Vorbemerkung: Die folgende Checkliste sieht sehr umfangreich aus – „Leute mit Ahnung“ brauchen sich aber eigentlich nur die fett markierten Stellen anschauen. Wenn es dazu noch Fragen gibt, kann man auf die Erläuterung mit Beispiel zurückgreifen.

 

  1. Einleitung
    1. Ist in der Einleitung auf Autor, Titel, Textsorte, Erscheinungsjahr und -sofern möglich- Publikationsort (Buch, Sammelband, Zeitschrift eingegangen worden.
      Wichtig ist dabei vor allem, wie alt/überholt ist der Text und wie sieht es mit der Kompetenz aus? (Germanistikprofessor müsste davon mehr haben als z.B. ein Blogger).
    2. Ist das Thema des Sachtextes als Frage bzw. Problemstellung formuliert worden?
      z.B. Menschenbild der Moderne im Vergleich zu dem der Antike zwischen Begrenztheit und Autonomie
    3. Ist die grundsätzliche Position des Textes benannt worden? (Die Intention des Autors sollte man auch bei Sachtexten lieber beiseitelassen, vielleicht wollte er primär Geld verdienen 😉
      z.B. Die Vorstellung von einem selbstbewussten, sein eigenes Schicksal dynamisch gestalteten Menschen, der damit die Rolle einnimmt, die früher Gott hatte.
  2. Analyse des Sachtextes
    1. Ist der Gedankengang bzw. das Gedankengebäude des Textes vorgestellt worden?
      Wenn ein Text gut aufgebaut ist, dann Gedankengang
      Wenn ein Text chaotisch ist, dann eher zeigen, wie die Bausteine sich zu einem Gebäude zusammenfügen lassen (wie bei einem Puzzle)
    2. An welchen Stellen sieht man, dass der Dreischritt der „paraphrasefreien“ Erläuterung eingehalten worden ist: Textzeilenbezug, Funktion des Abschnitts, Inhalt mit eigenen Worten
      z.B. In den Zeilen 1-12 wird verdeutlicht, dass das Menschenbild einer Zeit von ihr abhängig ist, was auf Veränderungen hinausläuft.)
    3. Gibt es Hinweis auf die Gelenkstellen der Klausurlösung? Nachdem … soll nun …
    4. Sind die Ausführungen am Text belegt? Abschnittsgrenzen; Verweise nur als Beleghinweise, wörtliche Zitate, wenn die Formulierung eine besondere Bedeutung hat.
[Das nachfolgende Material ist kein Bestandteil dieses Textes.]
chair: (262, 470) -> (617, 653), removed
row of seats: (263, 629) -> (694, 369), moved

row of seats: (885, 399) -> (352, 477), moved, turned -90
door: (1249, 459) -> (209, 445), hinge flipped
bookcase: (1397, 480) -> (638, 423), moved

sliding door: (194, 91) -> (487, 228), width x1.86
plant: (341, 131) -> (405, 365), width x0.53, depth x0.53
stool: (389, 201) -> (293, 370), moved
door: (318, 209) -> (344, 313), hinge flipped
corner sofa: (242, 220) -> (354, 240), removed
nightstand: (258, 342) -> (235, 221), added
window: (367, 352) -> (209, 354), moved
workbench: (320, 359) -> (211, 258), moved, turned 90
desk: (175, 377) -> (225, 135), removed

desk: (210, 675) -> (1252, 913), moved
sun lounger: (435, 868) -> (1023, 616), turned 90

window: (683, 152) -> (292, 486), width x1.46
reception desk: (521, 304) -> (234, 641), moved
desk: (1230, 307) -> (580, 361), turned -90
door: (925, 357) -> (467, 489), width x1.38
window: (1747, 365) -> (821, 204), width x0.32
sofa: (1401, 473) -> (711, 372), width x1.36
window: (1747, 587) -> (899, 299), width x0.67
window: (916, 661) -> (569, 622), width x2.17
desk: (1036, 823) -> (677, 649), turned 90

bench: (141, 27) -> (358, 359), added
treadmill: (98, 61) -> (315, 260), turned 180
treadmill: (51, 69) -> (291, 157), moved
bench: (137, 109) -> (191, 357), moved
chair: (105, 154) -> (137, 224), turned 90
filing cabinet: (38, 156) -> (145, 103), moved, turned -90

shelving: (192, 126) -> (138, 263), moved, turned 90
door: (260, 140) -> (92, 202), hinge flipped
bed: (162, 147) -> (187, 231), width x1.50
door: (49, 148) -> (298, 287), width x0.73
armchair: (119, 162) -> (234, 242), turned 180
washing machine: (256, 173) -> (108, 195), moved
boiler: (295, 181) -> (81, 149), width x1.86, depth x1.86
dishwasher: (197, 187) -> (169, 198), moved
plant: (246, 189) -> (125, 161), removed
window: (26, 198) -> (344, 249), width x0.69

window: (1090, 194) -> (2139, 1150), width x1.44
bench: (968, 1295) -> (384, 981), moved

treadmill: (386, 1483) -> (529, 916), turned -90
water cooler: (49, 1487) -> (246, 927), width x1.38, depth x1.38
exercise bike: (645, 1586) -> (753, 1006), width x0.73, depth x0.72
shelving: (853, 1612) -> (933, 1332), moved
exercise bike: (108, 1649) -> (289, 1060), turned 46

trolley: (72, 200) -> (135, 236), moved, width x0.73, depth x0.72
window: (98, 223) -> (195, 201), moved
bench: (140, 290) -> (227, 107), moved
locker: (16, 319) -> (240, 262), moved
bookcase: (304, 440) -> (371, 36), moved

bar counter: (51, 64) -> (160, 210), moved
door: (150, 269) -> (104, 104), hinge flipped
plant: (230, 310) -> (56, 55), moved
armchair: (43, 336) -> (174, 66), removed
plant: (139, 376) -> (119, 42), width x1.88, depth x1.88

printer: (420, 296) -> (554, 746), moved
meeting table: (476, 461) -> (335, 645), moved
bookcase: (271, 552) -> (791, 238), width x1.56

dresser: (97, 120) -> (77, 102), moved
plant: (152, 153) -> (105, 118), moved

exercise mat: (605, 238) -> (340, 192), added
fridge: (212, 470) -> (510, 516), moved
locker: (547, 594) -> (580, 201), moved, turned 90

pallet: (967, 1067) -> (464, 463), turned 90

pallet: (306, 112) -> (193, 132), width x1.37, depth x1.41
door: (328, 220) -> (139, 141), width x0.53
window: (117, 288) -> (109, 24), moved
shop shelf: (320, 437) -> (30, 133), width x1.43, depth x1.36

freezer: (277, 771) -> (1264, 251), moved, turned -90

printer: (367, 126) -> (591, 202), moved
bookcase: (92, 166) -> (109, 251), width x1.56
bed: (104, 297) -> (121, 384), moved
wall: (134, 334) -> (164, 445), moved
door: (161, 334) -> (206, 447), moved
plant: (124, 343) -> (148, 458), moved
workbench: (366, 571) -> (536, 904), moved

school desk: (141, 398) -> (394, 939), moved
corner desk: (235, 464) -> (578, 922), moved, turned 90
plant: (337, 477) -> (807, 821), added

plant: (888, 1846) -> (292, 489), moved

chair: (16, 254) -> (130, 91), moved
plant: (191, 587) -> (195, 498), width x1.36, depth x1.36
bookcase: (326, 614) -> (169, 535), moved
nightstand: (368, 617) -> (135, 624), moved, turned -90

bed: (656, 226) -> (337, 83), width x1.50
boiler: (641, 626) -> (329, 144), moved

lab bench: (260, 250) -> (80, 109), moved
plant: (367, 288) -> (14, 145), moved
    5. Ist darauf eingegangen worden, inwieweit die sprachliche Darstellung die Klarheit der Gedanken und die Überzeugungskraft der Argumente unterstützt? (Also nicht irgendwelche Stilmittel auflisten, sondern prüfen, inwieweit die Darstellung eine wichtige Funktion hat! Ist sie polemisch? Verliert sie sich in Einzelheiten? Ist sie systematisch aufgebaut? usw.)
  3. Gibt es eine abschließende Zusammenfassung des Sachtextes und eine Überleitung zur Erörterung mit Blick auf den literarischen Text?
    Z.B: Nachdem der Autor die „Entgrenzung“ des modernen Menschen, ja seine Gottgleichheit entwickelt hat, soll geprüft werden, inwieweit Goethes Faust tatsächlich ohne Grenzen agiert und mehr oder weniger an die Stelle Gottes tritt, also allmächtig ist und sich seine eigenen Gesetze gibt. (Damit hätte man auch schon methodische Hinweise, wie man das Problem der Klärung lösen will).
  4. Erörterung
    1. Sind die entscheidenden Gedanken des Ausgangstextes im Hinblick auf den literarischen Text geprüft worden? (Ist Faust grenzenlos? Macht er sich selbst zum Herrn der Welt, des Lebens, wie ein Gott? Ist er autonom, also selbstbestimmt?
    2. Sind eigene Überlegungen in die Klärung der Frage eingeflossen, auf die der Sachtext nicht eingegangen ist?
    3. Gibt es im darstellerische Highlights in der Klausur, z.B. „Bei der Frage der Autonomie Fausts hört man innerlich schon das Lachen Mephistos“ ;-). Oder : Mit der Gottgleichheit Fausts kann es nicht weit her sein, wenn er im Prolog im Himmel als „Knecht“ bezeichnet wird. Allerdings darf Faust mit Mephisto zusammen schon einiges anstellen in Faust I. Am Ende wird aber schon angedeutet, wer letztlich das Sagen hat „Ist gerettet!“
  5. Fazit am Ende: Inwieweit leistete der Ausgangstext etwas zur Klärung der Problemfrage? (Zustimmen, ablehnen, ergänzen, differenzieren)
    Ist herausgestellt worden, was die eigene Zusatzleistung ist – über das im Sachtext Gebotene hinaus?